Problem: Set the material down again exactly, line by line, skipping each picture.

Provided data:
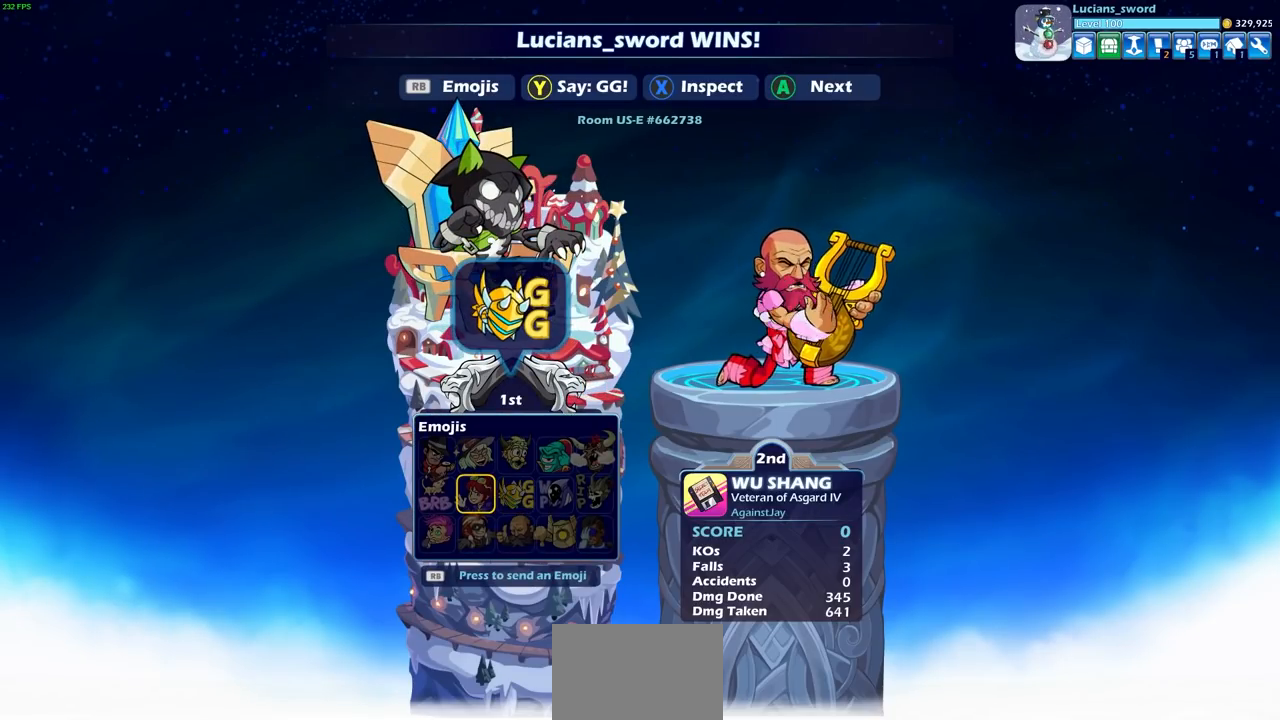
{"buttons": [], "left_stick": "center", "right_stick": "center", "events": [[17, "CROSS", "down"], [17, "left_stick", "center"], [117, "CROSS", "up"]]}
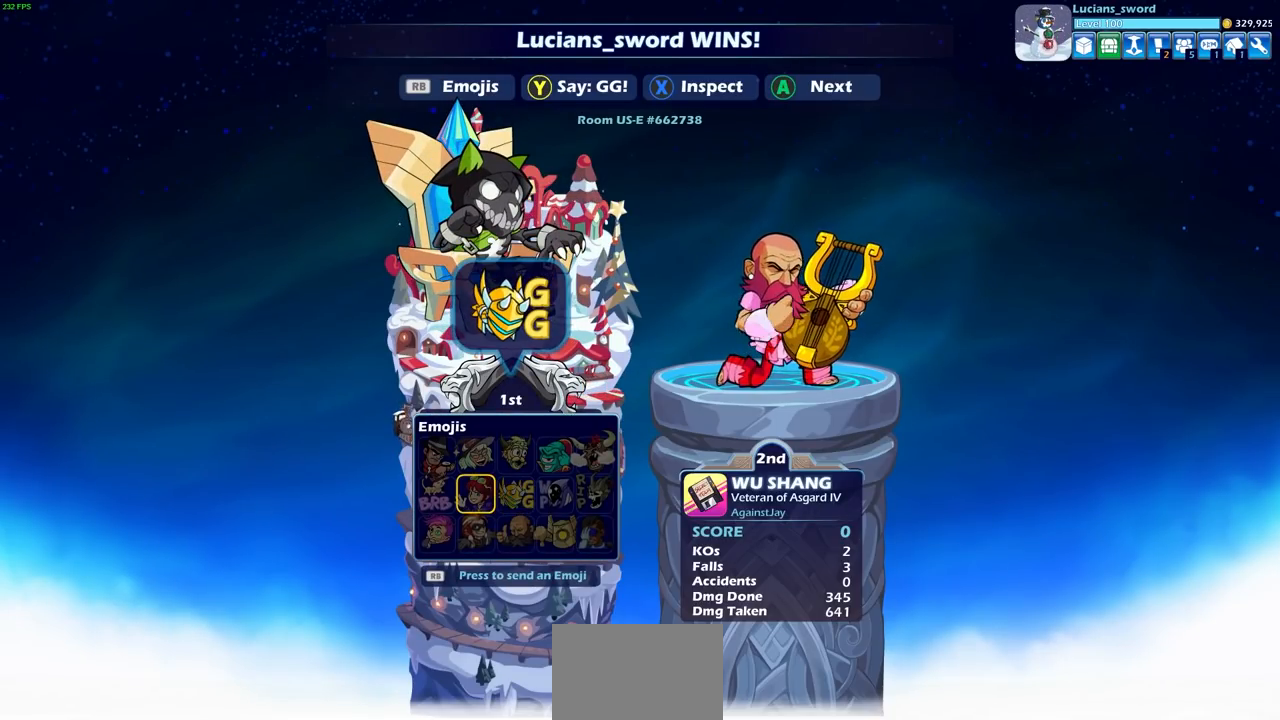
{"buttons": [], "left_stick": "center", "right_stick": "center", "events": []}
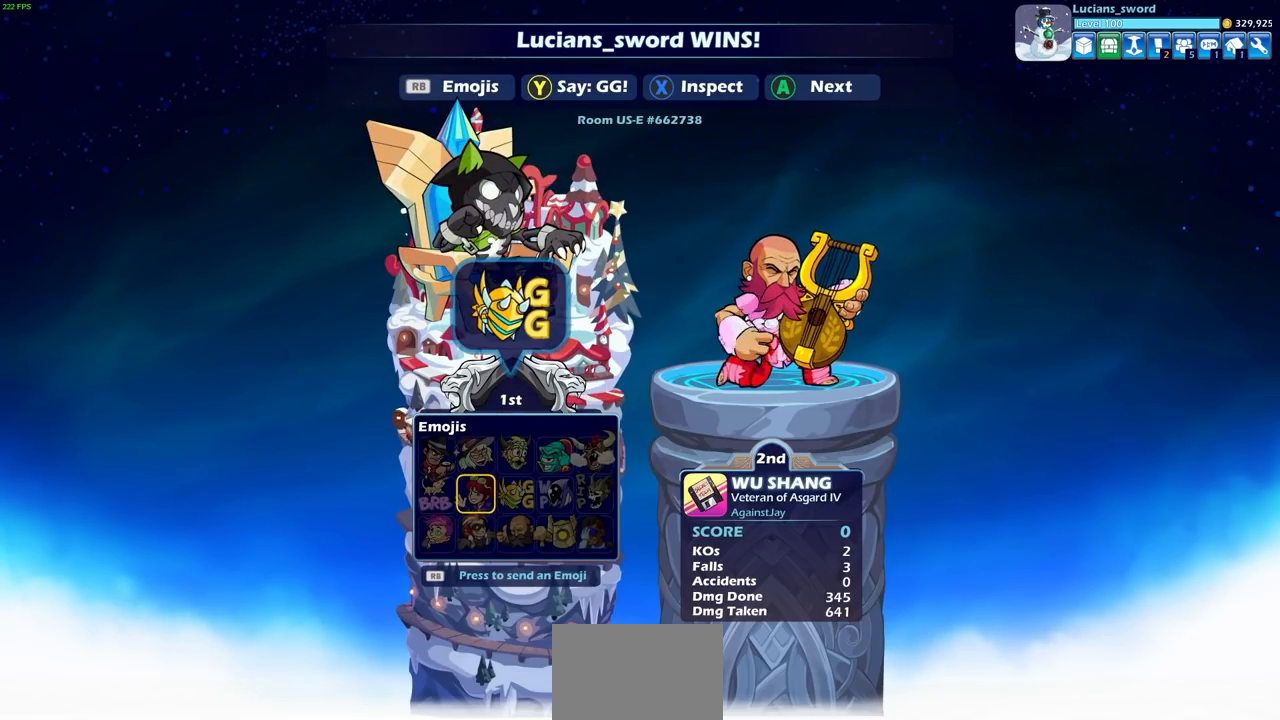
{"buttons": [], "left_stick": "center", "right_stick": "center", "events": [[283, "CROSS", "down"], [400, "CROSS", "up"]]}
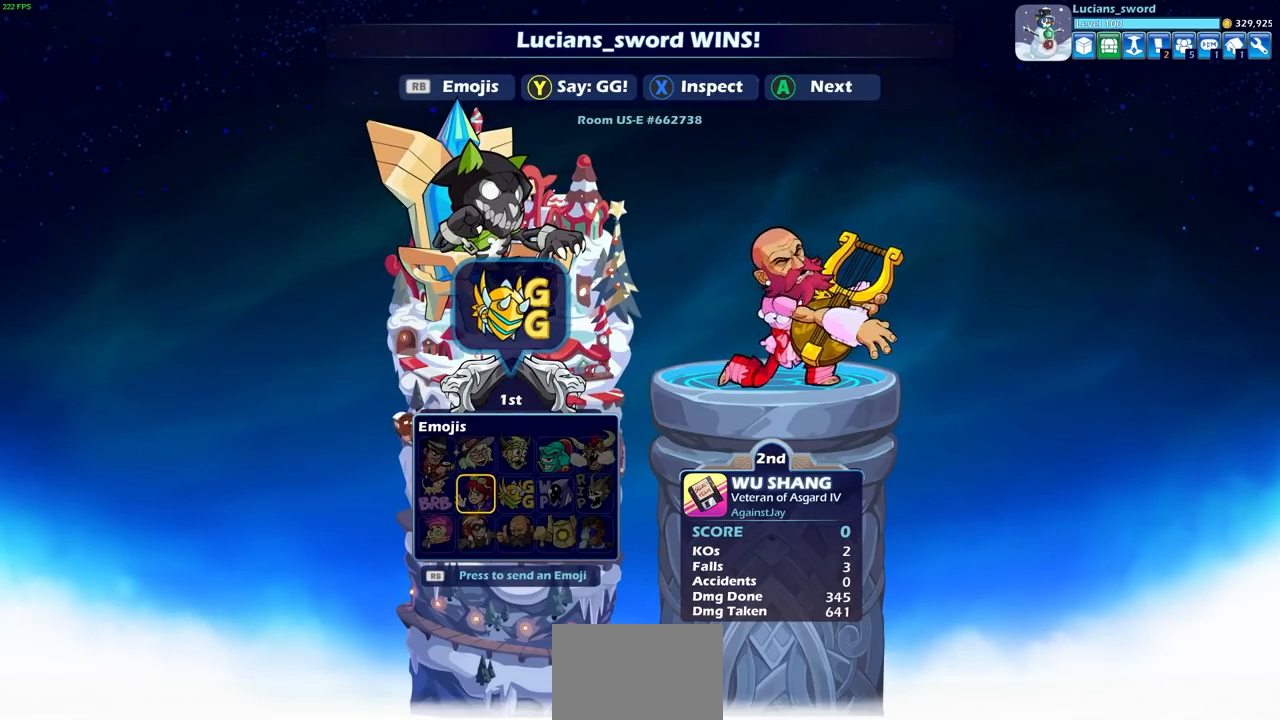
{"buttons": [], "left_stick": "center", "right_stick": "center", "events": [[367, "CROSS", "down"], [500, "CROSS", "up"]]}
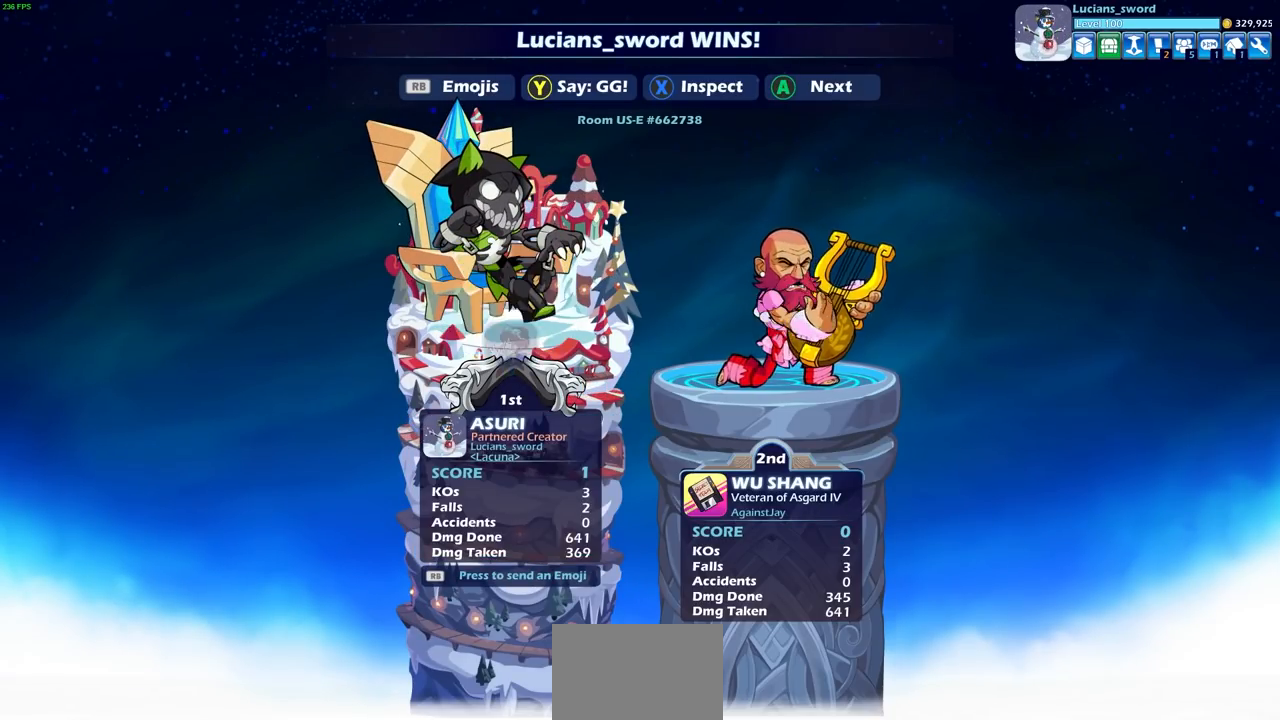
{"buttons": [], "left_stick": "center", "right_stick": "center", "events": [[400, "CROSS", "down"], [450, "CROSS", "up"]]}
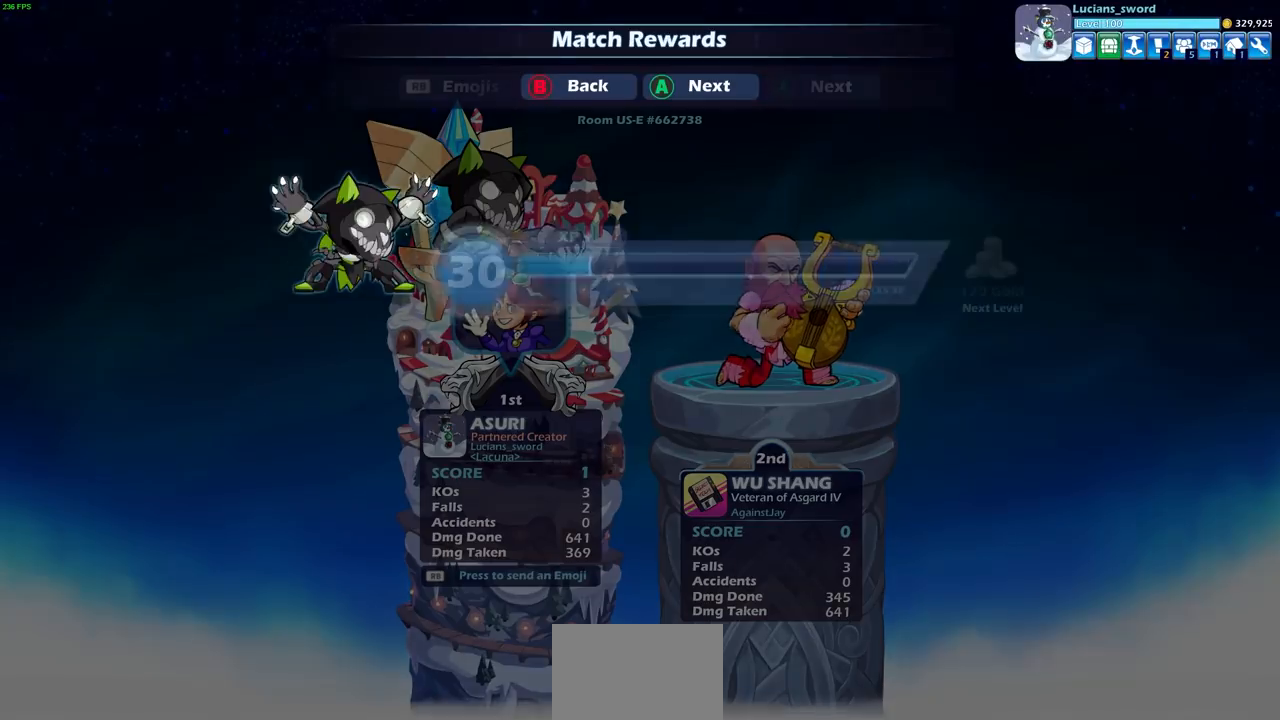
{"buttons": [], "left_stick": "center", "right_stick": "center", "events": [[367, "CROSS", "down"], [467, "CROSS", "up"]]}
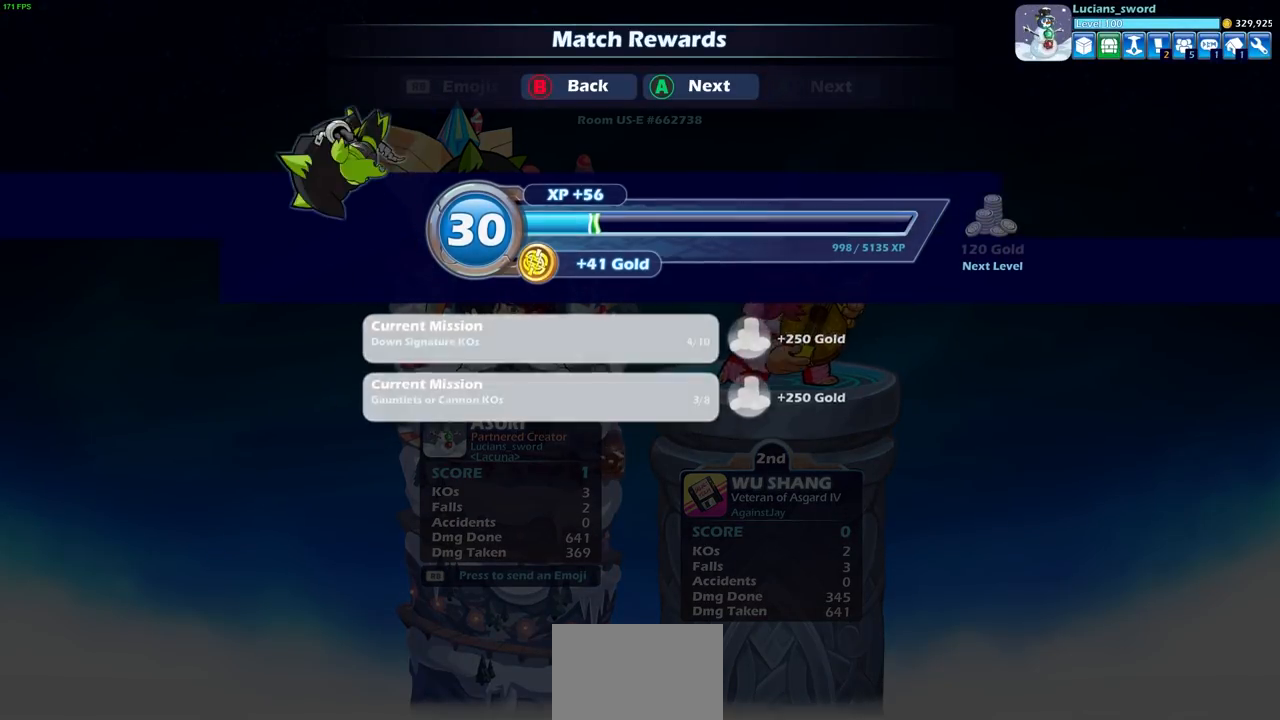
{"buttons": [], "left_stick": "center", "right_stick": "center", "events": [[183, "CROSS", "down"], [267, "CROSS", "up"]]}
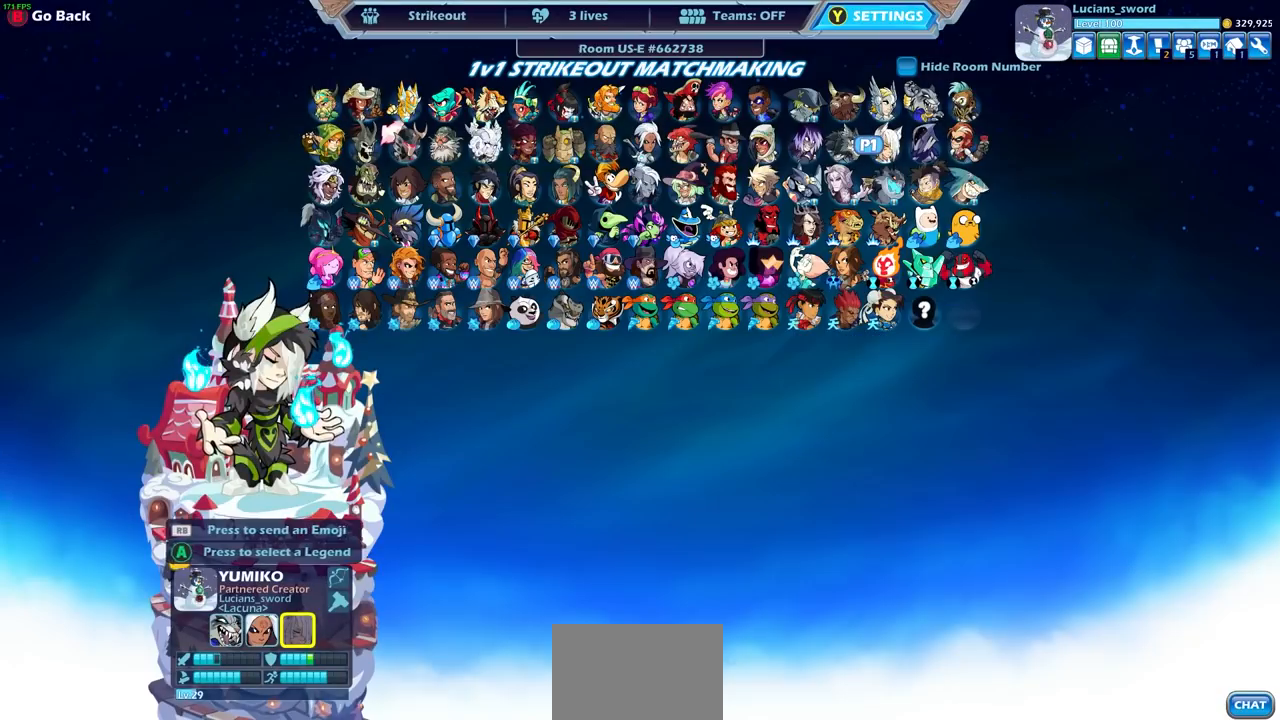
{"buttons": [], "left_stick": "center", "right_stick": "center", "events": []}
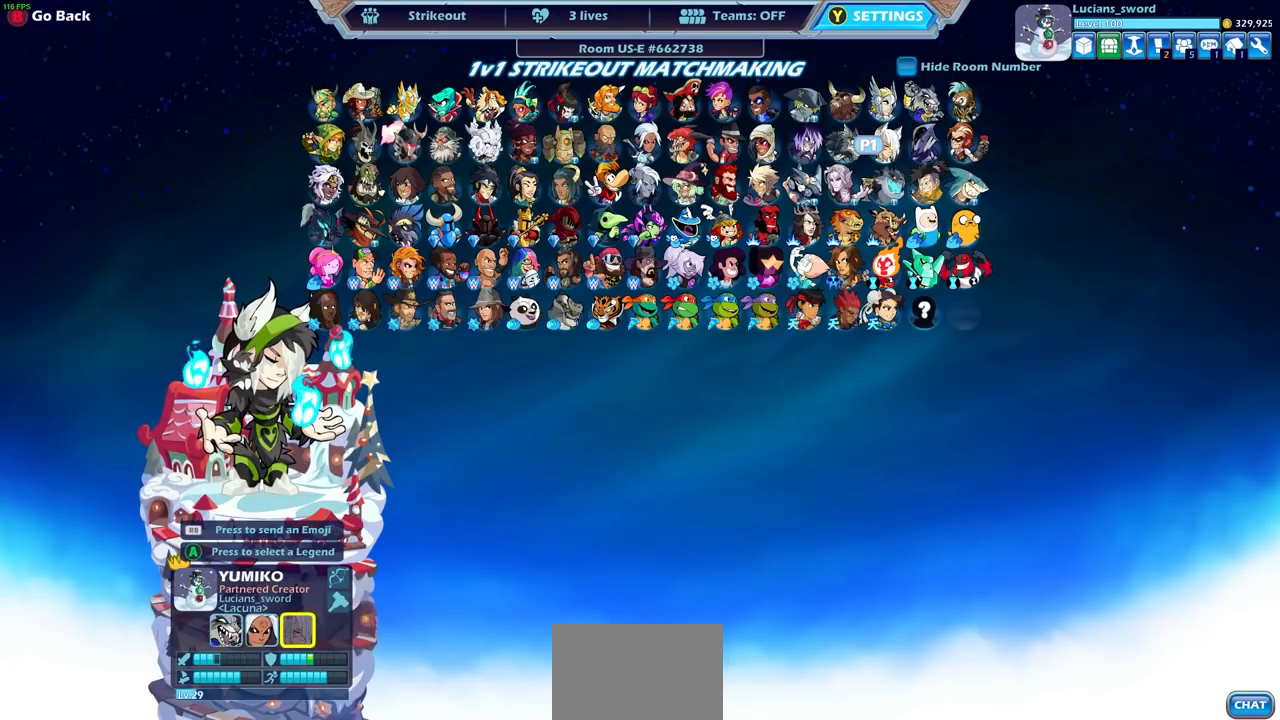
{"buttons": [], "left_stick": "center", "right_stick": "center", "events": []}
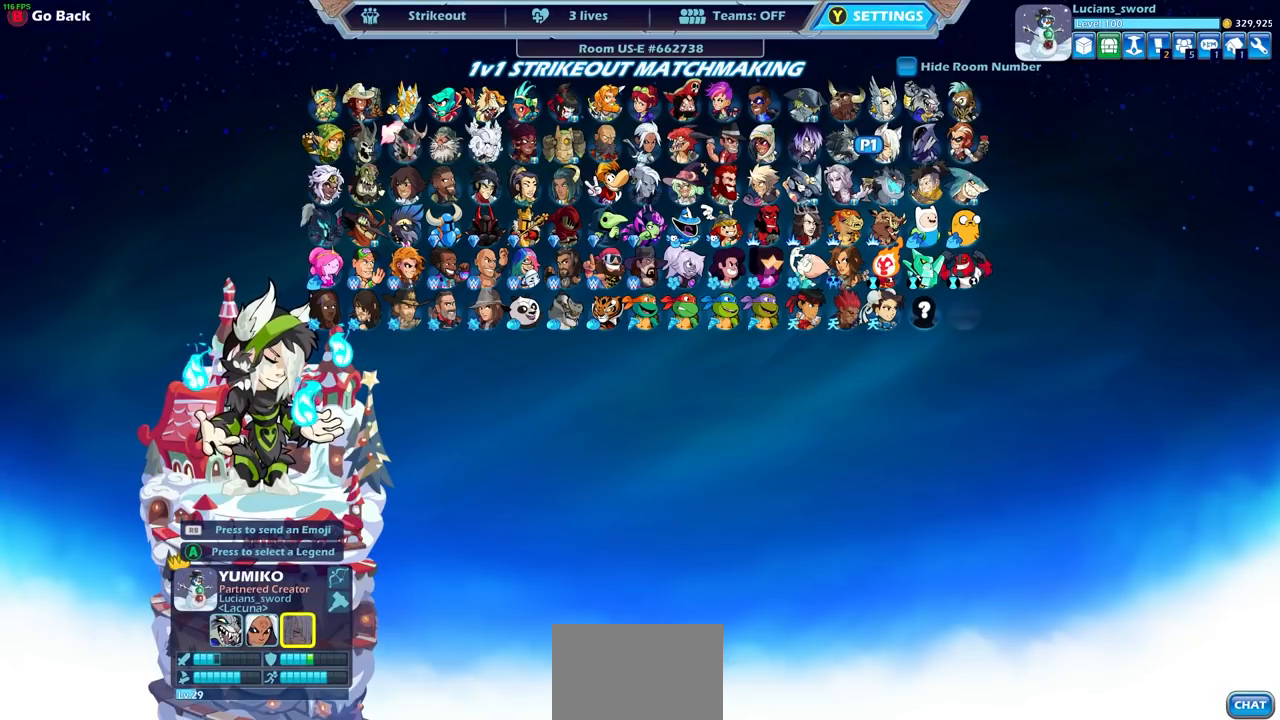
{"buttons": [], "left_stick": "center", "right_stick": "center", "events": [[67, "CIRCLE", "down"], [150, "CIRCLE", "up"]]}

Your solution:
{"buttons": [], "left_stick": "center", "right_stick": "center", "events": [[17, "CROSS", "down"], [17, "left_stick", "center"], [117, "CROSS", "up"]]}
{"buttons": [], "left_stick": "center", "right_stick": "center", "events": []}
{"buttons": [], "left_stick": "center", "right_stick": "center", "events": [[283, "CROSS", "down"], [400, "CROSS", "up"]]}
{"buttons": [], "left_stick": "center", "right_stick": "center", "events": [[367, "CROSS", "down"], [500, "CROSS", "up"]]}
{"buttons": [], "left_stick": "center", "right_stick": "center", "events": [[400, "CROSS", "down"], [450, "CROSS", "up"]]}
{"buttons": [], "left_stick": "center", "right_stick": "center", "events": [[367, "CROSS", "down"], [467, "CROSS", "up"]]}
{"buttons": [], "left_stick": "center", "right_stick": "center", "events": [[183, "CROSS", "down"], [267, "CROSS", "up"]]}
{"buttons": [], "left_stick": "center", "right_stick": "center", "events": []}
{"buttons": [], "left_stick": "center", "right_stick": "center", "events": []}
{"buttons": [], "left_stick": "center", "right_stick": "center", "events": [[67, "CIRCLE", "down"], [150, "CIRCLE", "up"]]}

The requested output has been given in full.